Colton cracked a joke about Trey’s failed attempt at cooking, and Amelia laughed — for real this time.

Later that day, they met up on the quad. The weather was perfect, and everyone sprawled across the grass with snacks and music playing from a speaker.

Micah joined them halfway through, dropping down beside Trey and pulling out his sketchpad.

Nobody thought twice about it.

Colton didn’t even flinch anymore when Micah spoke to her.

He’d stopped watching for meaning in their interactions — stopped reading into every glance.

And Amelia was grateful for that, even if it made her feel slightly uneasy.

She wanted everything to be normal again.

Micah commented on something Trey said, his tone light, distracted. For a moment, Amelia looked at him — just long enough to notice how different he seemed when he wasn’t looking at her.

Quiet. Thoughtful. Detached.

When his eyes finally did meet hers, it was brief — a flicker, not a stare.

She looked away quickly.

“What’s funny?” Colton asked, hearing her soft laugh.
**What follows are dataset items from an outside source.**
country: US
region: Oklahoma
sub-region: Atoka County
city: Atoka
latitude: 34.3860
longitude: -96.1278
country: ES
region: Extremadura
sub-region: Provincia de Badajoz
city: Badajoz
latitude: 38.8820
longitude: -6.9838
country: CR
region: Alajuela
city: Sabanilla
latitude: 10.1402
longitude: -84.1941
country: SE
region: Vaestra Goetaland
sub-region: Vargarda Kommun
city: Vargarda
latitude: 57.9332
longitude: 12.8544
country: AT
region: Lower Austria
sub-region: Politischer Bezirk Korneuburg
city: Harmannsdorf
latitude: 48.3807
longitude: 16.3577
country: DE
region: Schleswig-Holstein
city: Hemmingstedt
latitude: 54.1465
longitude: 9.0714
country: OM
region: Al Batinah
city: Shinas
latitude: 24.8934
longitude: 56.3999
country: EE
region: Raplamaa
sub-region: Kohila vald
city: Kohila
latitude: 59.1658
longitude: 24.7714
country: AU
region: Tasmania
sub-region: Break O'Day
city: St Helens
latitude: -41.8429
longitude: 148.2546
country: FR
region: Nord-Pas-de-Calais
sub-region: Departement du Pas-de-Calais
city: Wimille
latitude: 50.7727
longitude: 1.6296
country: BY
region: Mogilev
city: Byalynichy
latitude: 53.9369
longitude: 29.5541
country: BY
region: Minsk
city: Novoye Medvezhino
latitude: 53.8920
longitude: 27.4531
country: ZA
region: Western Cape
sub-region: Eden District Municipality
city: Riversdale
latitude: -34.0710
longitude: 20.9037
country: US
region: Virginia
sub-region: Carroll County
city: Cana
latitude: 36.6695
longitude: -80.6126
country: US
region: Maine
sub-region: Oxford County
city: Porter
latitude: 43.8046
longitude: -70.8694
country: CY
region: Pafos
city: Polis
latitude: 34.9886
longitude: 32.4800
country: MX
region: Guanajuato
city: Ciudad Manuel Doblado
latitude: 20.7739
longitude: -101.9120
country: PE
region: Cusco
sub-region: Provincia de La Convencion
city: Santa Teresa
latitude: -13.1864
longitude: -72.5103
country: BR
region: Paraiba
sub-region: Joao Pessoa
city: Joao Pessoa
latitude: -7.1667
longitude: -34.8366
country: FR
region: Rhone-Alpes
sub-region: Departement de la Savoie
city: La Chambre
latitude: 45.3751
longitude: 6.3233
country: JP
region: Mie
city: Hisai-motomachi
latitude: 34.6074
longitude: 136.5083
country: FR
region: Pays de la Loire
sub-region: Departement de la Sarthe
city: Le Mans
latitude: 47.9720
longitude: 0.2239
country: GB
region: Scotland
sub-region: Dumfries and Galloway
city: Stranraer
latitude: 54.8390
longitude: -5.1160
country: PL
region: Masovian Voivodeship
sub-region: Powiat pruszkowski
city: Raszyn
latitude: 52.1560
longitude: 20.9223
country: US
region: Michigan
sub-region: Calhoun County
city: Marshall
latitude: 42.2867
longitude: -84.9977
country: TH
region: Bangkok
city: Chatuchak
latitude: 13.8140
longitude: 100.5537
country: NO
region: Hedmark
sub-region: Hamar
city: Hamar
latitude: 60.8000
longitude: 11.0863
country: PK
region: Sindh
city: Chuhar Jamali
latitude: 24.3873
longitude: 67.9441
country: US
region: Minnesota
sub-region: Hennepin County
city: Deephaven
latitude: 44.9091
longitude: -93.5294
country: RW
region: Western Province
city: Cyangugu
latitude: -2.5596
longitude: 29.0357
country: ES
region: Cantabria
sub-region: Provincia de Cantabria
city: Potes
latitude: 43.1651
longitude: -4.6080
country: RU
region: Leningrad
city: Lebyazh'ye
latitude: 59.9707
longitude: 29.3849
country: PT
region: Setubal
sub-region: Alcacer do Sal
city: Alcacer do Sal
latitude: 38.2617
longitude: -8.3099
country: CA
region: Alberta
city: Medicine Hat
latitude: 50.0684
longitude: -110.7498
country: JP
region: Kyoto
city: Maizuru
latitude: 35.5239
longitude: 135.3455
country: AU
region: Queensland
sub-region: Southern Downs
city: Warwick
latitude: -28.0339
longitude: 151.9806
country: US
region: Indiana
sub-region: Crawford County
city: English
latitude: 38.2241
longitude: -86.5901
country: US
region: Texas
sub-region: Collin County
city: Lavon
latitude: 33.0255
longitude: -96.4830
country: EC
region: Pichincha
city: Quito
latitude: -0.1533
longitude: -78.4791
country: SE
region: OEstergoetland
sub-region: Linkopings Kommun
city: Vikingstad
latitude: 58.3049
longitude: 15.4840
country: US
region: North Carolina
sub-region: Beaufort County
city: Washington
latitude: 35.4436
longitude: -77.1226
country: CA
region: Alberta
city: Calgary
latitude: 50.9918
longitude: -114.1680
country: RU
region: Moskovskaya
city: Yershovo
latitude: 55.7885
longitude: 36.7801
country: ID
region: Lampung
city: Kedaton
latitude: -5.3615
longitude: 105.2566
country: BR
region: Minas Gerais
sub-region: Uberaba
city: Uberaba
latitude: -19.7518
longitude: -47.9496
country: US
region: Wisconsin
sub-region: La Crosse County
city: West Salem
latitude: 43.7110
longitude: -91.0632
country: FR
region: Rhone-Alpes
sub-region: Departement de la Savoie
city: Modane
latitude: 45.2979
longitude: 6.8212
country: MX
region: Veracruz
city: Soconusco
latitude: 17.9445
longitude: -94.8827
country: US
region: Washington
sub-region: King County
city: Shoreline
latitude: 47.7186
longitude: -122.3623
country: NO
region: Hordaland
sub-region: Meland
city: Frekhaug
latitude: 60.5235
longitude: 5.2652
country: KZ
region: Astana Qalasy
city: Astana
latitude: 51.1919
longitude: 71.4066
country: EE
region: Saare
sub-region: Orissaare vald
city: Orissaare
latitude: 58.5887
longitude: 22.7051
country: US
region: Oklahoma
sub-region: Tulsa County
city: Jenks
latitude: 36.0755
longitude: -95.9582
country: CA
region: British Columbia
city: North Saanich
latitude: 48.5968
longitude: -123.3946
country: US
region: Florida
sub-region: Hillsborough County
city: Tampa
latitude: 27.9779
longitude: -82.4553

“Nothing,” she said, forcing a smile. “Just thought of something dumb.”

And that was that.

That night, as Amelia got ready for bed, she thought again about how easily things had gone back to normal.

Maybe that was the key — to stop feeding into it. To stop assuming there was something deeper when there wasn’t.

Micah was Micah.

She was just Amelia.

Whatever tension she’d thought existed between them didn’t matter anymore.

It was harmless.

It had to be.

Still, as she turned off the light, a quiet unease lingered — that faint, unsettled feeling that sometimes comes from telling yourself a story you need to believe.